What you are describing is functions.
You can offer the AI a function specification for an internet search engine. Give the function the parameters that your chosen engine can employ besides the query itself, such as a date range or recent_days, or result count requested.
tools = [{
"type": "function",
"function": {
"name": "internet_search",
"description": (
"Duckduckgo internet search API, returns top results to query\n"

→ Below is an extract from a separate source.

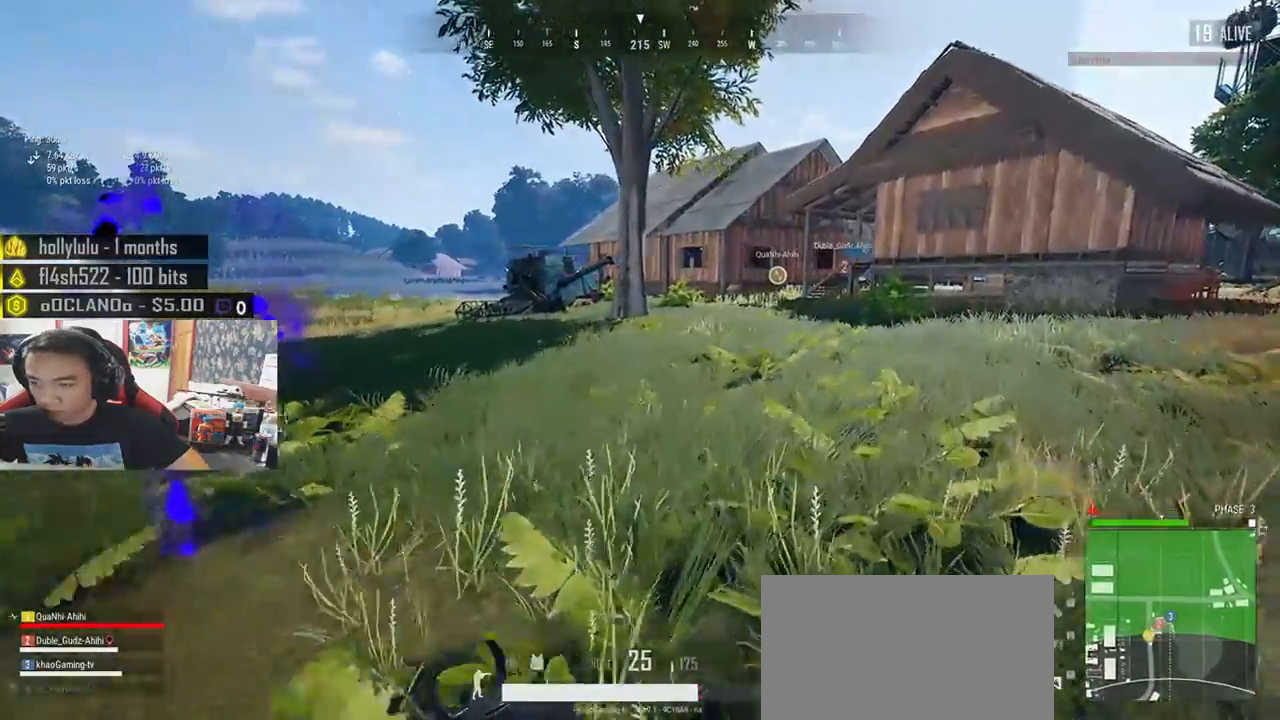
{"keys": ["d", "shift", "w"], "mouse": [], "events": []}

"- Use search when information newer than pretraining is needed"
),
"parameters": {
"type": "object",
"properties": {
"query": {"type": "string",
"description": "long natural language allowed"},
"recent_days": {"type": "number",
"description": "how many days back from today"},
},
},
},
}]
Ask the AI about something like recent OpenAI announcements, and the AI will emit a function call for you to handle:
{
"id": "call_FkebOrc3a3nn352fajfoa3",
"function": {
"arguments": "{\n \"query\": \"OpenAI blog announcements March 2024\",\n \"recent_days\": 30\n}",
"name": "internet_search"
},
"type": "function"
}
(here, the AI told about it’s knowledge cutoff and today’s date is able to make wise decisions)
It is then up to you to handle and fulfill that search request, likely with a paid API call to another search service.
Further browsing of web pages is problematic, because of dynamic javascript-powered content that is nearly universal.